Thursday, August 27, 2015
Guest Essay: The Hands of a Gatherer
There is something essentially human about working with your hands, especially when you are gathering food to feed your family. My friend, journalist and author Hank Shaw, has made a career out of his passion for hunting, fishing and foraging, and in this essay he reflects on the reasons he chose this path and why he believes it's good for all of us to engage in. I encourage you to click through to read the entire piece.
My hands feel like they’ve been hit with a weed whacker. One finger is swollen, another scraped to hell. A burn here, a blister there. The tips are all tender, and I don’t know how many little puncture wounds I have that are in various stages of healing.

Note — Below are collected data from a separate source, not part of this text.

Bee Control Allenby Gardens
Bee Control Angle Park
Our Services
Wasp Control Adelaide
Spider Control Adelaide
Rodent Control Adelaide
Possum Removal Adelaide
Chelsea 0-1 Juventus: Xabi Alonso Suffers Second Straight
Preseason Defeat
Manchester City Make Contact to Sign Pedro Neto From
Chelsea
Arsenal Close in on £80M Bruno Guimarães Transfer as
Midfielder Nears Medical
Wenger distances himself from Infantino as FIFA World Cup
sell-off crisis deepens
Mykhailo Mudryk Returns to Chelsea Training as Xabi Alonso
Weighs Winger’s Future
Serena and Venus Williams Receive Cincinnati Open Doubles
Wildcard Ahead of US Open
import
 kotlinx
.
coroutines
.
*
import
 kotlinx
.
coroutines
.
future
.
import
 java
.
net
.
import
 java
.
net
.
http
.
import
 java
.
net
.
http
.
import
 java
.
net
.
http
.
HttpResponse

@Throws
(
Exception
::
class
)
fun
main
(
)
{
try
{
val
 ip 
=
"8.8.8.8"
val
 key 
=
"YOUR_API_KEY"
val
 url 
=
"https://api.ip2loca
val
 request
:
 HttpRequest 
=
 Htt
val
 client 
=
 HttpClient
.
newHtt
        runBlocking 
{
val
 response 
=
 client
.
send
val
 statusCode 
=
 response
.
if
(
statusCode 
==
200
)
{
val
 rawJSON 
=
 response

These are the hands of a gatherer, an angler, a hunter. A cook. They are my hands. This past week has been a maelstrom mashup of almost all that do in my odd little life, and my hands tell that story.
A burn from a catering job. Blisters from hammering away at a rocky shoreline with a steel bulb planter, looking for littlenecks. A nasty puncture wound from a rockfish spine. Another from an errant hook. A lattice of lacerations on the back of my hands – the price of picking blackberries. And with most of my fingerprints scraped off by hours of digging forearm deep into rocky sand in search of buried horseneck clams, it’d be a great time to commit a crime.

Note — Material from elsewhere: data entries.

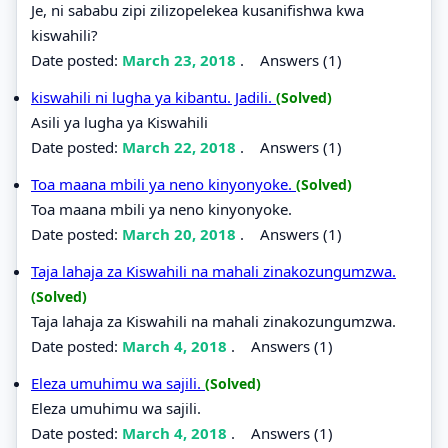
Je, ni sababu zipi zilizopelekea kusanifishwa kwa
kiswahili?
Date posted:
March 23, 2018
.
Answers (1)
kiswahili ni lugha ya kibantu. Jadili.
(Solved)
Asili ya lugha ya Kiswahili
Date posted:
March 22, 2018
.
Answers (1)
Toa maana mbili ya neno kinyonyoke.
(Solved)
Toa maana mbili ya neno kinyonyoke.
Date posted:
March 20, 2018
.
Answers (1)
Taja lahaja za Kiswahili na mahali zinakozungumzwa.
(Solved)
Taja lahaja za Kiswahili na mahali zinakozungumzwa.
Date posted:
March 4, 2018
.
Answers (1)
Eleza umuhimu wa sajili.
(Solved)
Eleza umuhimu wa sajili.
Date posted:
March 4, 2018
.
Answers (1)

Hands, if you look closely, will often tell you how their owners put food on their table. Think of a fisherman’s calloused paws, or an artist’s delicate digits. People’s professions can be guessed at by the state of their hands. Mine are no different, only they tell this story more directly.
Lord knows I need not do this. I have been a writer by trade for more than two decades. I live in a suburb, surrounded by supermarkets. Were I to forsake them, I’d still have a farmer’s market available to me almost every day of the week, and friends who raise livestock far superior to any of the sad, factory-farmed meat you see wrapped in plastic. I choose to work for my food for a variety of reasons, but it’s in no small part because, well, we are hard-wired to do so. Every animal on earth does two things above all else: Reproduce, and eat. It’s what we do.
Yesterday I found myself standing above Tomales Bay, stopping to catch my breath. The hill I was climbing was steep, and I was carrying a bucket full of clams and seawater that weighed somewhere north of 35 pounds. Heart hammering against my ribs, I looked up, gasped for air — and understood why I do this: An oceanic breeze cooled my forehead, whisking away the beading sweat so it could meld itself into the mists that still hung in hollows of this coastal plain. I could smell the salt, but also the spicy perfume of a California summer, a mix dominated in this place by a native bay laurel and a seaside sagebush that I wish I could somehow wear as cologne.